◆ What this task involves ◆
Restate, word for word, the lines from the opening line of the data through the line containing "北京市公安局海淀分局网监中心备案", both included, and nothing else.

◆ Data listing ◆
>>>>
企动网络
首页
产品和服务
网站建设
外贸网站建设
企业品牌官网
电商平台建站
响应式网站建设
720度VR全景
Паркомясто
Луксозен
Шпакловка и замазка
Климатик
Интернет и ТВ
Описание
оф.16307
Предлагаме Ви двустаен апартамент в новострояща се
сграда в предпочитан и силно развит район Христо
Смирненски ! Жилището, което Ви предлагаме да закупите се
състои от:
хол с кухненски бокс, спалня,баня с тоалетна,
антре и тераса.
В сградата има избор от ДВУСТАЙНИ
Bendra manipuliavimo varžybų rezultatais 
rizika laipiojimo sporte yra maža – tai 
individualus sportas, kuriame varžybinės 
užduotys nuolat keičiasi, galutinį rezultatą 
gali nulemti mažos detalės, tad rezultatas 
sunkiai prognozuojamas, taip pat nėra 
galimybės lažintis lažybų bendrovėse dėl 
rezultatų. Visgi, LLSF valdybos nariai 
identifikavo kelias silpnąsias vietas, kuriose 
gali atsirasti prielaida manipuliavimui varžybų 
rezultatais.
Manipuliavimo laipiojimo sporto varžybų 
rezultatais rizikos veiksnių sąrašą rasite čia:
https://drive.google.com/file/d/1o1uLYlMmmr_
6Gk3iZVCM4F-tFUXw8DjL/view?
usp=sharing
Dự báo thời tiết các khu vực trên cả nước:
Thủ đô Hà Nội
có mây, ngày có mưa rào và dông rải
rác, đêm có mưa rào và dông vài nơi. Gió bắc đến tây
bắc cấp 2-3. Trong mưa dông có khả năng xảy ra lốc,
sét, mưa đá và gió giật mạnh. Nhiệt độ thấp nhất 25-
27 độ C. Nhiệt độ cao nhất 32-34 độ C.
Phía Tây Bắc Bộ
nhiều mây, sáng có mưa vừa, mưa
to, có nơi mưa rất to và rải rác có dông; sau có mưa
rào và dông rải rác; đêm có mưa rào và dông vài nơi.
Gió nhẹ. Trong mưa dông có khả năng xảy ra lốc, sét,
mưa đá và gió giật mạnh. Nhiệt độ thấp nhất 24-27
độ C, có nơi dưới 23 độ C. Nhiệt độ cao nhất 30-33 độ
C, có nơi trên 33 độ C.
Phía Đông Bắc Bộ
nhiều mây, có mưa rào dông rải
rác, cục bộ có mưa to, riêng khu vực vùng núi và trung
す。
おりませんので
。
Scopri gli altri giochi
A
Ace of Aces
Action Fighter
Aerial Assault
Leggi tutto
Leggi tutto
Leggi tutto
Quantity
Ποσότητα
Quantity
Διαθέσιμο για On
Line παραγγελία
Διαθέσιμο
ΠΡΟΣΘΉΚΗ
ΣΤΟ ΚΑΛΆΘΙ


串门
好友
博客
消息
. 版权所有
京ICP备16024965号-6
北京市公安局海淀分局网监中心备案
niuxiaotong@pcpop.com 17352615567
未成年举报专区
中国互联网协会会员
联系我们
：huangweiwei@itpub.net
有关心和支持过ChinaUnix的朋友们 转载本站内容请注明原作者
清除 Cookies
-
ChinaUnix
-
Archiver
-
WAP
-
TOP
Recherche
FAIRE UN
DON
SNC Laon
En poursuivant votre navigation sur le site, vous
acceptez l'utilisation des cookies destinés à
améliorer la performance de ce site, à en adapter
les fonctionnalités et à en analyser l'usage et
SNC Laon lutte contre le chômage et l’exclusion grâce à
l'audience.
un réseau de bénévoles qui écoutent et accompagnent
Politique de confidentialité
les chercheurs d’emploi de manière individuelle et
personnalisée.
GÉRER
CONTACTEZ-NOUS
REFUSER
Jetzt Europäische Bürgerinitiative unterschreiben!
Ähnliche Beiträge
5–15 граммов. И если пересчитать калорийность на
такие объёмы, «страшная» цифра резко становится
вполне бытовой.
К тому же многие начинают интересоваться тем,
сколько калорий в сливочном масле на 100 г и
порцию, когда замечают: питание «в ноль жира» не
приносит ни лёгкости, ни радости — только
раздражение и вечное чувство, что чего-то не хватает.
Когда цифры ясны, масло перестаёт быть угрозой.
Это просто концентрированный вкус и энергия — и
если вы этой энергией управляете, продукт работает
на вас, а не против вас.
<<<<
◆ Solution ◆
企动网络
首页
产品和服务
网站建设
外贸网站建设
企业品牌官网
电商平台建站
响应式网站建设
720度VR全景
Паркомясто
Луксозен
Шпакловка и замазка
Климатик
Интернет и ТВ
Описание
оф.16307
Предлагаме Ви двустаен апартамент в новострояща се
сграда в предпочитан и силно развит район Христо
Смирненски ! Жилището, което Ви предлагаме да закупите се
състои от:
хол с кухненски бокс, спалня,баня с тоалетна,
антре и тераса.
В сградата има избор от ДВУСТАЙНИ
Bendra manipuliavimo varžybų rezultatais 
rizika laipiojimo sporte yra maža – tai 
individualus sportas, kuriame varžybinės 
užduotys nuolat keičiasi, galutinį rezultatą 
gali nulemti mažos detalės, tad rezultatas 
sunkiai prognozuojamas, taip pat nėra 
galimybės lažintis lažybų bendrovėse dėl 
rezultatų. Visgi, LLSF valdybos nariai 
identifikavo kelias silpnąsias vietas, kuriose 
gali atsirasti prielaida manipuliavimui varžybų 
rezultatais.
Manipuliavimo laipiojimo sporto varžybų 
rezultatais rizikos veiksnių sąrašą rasite čia:
https://drive.google.com/file/d/1o1uLYlMmmr_
6Gk3iZVCM4F-tFUXw8DjL/view?
usp=sharing
Dự báo thời tiết các khu vực trên cả nước:
Thủ đô Hà Nội
có mây, ngày có mưa rào và dông rải
rác, đêm có mưa rào và dông vài nơi. Gió bắc đến tây
bắc cấp 2-3. Trong mưa dông có khả năng xảy ra lốc,
sét, mưa đá và gió giật mạnh. Nhiệt độ thấp nhất 25-
27 độ C. Nhiệt độ cao nhất 32-34 độ C.
Phía Tây Bắc Bộ
nhiều mây, sáng có mưa vừa, mưa
to, có nơi mưa rất to và rải rác có dông; sau có mưa
rào và dông rải rác; đêm có mưa rào và dông vài nơi.
Gió nhẹ. Trong mưa dông có khả năng xảy ra lốc, sét,
mưa đá và gió giật mạnh. Nhiệt độ thấp nhất 24-27
độ C, có nơi dưới 23 độ C. Nhiệt độ cao nhất 30-33 độ
C, có nơi trên 33 độ C.
Phía Đông Bắc Bộ
nhiều mây, có mưa rào dông rải
rác, cục bộ có mưa to, riêng khu vực vùng núi và trung
す。
おりませんので
。
Scopri gli altri giochi
A
Ace of Aces
Action Fighter
Aerial Assault
Leggi tutto
Leggi tutto
Leggi tutto
Quantity
Ποσότητα
Quantity
Διαθέσιμο για On
Line παραγγελία
Διαθέσιμο
ΠΡΟΣΘΉΚΗ
ΣΤΟ ΚΑΛΆΘΙ


串门
好友
博客
消息
. 版权所有
京ICP备16024965号-6
北京市公安局海淀分局网监中心备案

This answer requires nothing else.